* _Exercise requirements_:
Return, exactly, the line that contains "ring pip: (263, 515)" together with all lines after it to the end of the entries, and no further lines.

* _Source material_:
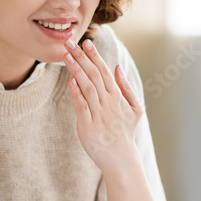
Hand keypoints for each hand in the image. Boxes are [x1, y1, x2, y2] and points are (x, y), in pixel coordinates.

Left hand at [63, 38, 143, 174]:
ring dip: (77, 70)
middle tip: (70, 42)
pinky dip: (76, 93)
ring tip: (66, 56)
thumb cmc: (125, 132)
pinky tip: (70, 80)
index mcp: (118, 97)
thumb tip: (117, 67)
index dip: (95, 56)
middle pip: (94, 75)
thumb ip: (126, 87)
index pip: (105, 72)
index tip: (86, 42)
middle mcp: (109, 104)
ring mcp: (99, 115)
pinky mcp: (88, 127)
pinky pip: (82, 106)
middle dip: (82, 57)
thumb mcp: (134, 108)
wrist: (121, 158)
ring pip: (87, 87)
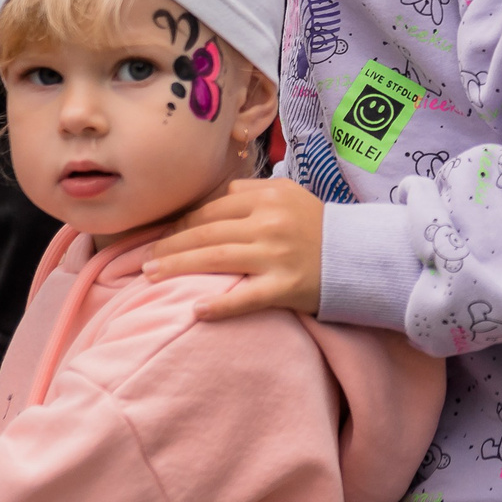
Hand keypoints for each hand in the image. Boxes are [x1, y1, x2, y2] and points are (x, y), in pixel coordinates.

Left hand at [143, 177, 325, 319]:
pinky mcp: (286, 287)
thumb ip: (254, 190)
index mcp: (269, 198)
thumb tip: (222, 193)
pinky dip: (220, 306)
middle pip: (207, 233)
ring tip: (151, 275)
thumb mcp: (291, 194)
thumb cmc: (318, 226)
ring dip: (179, 267)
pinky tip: (195, 311)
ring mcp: (277, 256)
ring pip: (216, 259)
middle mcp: (269, 224)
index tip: (160, 237)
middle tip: (141, 259)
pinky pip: (246, 297)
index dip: (181, 224)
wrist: (360, 255)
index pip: (212, 209)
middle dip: (169, 246)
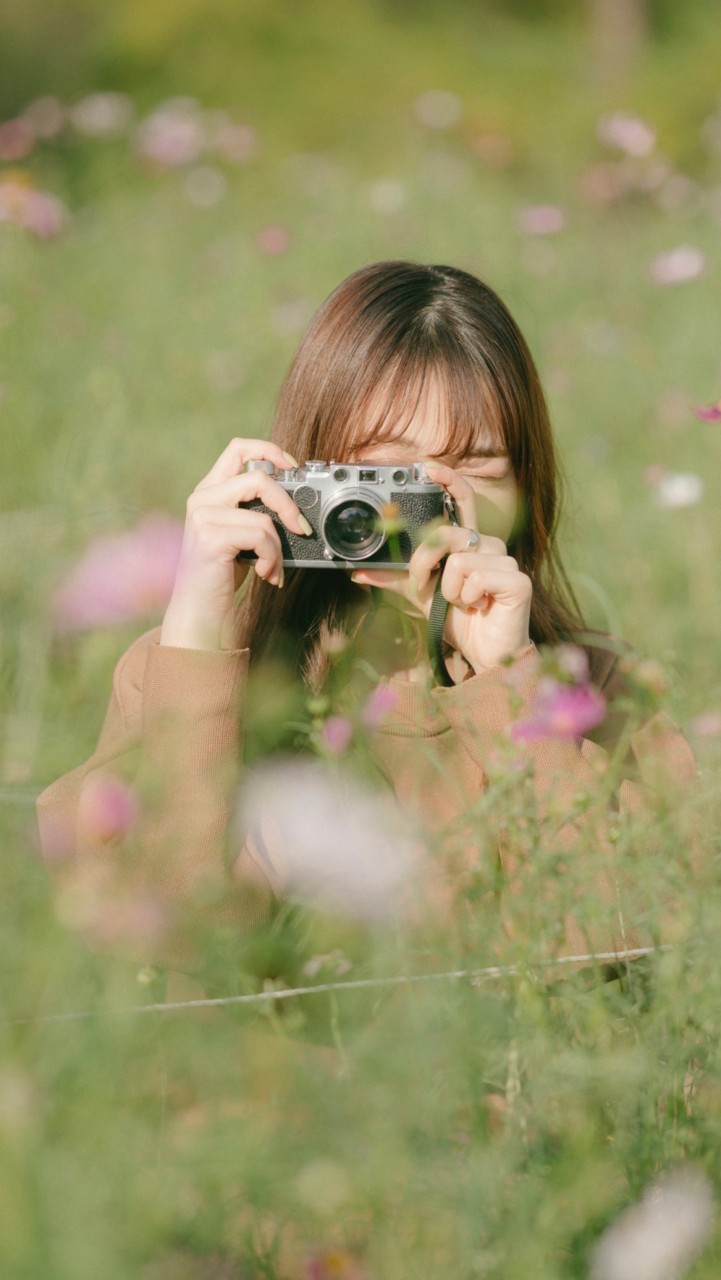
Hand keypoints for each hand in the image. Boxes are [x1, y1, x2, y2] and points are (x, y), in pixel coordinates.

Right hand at [160, 438, 309, 650]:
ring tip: (273, 567)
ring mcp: (203, 516)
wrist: (200, 611)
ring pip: (263, 515)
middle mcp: (202, 497)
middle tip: (301, 528)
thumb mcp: (241, 535)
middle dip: (288, 504)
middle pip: (258, 476)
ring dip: (279, 546)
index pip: (238, 448)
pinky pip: (260, 537)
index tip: (293, 468)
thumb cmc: (222, 574)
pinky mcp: (209, 537)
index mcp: (209, 490)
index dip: (269, 450)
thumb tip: (297, 503)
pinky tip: (265, 575)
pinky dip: (272, 559)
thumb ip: (256, 511)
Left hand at [351, 461, 531, 675]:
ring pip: (458, 562)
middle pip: (446, 533)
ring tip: (463, 603)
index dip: (448, 479)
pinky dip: (466, 598)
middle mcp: (488, 545)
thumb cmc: (457, 622)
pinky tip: (479, 607)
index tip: (427, 466)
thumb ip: (394, 581)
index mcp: (467, 544)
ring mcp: (506, 560)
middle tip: (427, 587)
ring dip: (449, 591)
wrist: (484, 656)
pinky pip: (474, 579)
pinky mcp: (517, 580)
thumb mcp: (419, 598)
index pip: (462, 500)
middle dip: (424, 563)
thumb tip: (357, 573)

* _Solution_:
ring pip: (263, 515)
middle mcp: (202, 497)
middle tip: (301, 528)
thumb mcp: (241, 535)
middle dip: (288, 504)
middle pip: (258, 476)
ring dip: (279, 546)
index pip: (238, 448)
pinky pip: (260, 537)
index tip: (293, 468)
thumb cmc: (222, 574)
pinky mcp: (209, 537)
index mcp: (209, 490)
index dip: (269, 450)
thumb tip: (297, 503)
pinky tip: (265, 575)
pinky dip: (272, 559)
thumb ip: (256, 511)
Left hand at [351, 461, 531, 675]:
ring pip: (458, 562)
middle pip: (446, 533)
ring tip: (463, 603)
index dip: (448, 479)
pinky dip: (466, 598)
middle mcp: (488, 545)
thumb cmc: (457, 622)
pinky tip: (479, 607)
index tip: (427, 466)
thumb ip: (394, 581)
index mcp: (467, 544)
ring mcp: (506, 560)
middle tip: (427, 587)
ring dip: (449, 591)
wrist: (484, 656)
pinky pip: (474, 579)
pinky mcp: (517, 580)
thumb mcp: (419, 598)
index pip: (462, 500)
middle dip: (424, 563)
thumb tip: (357, 573)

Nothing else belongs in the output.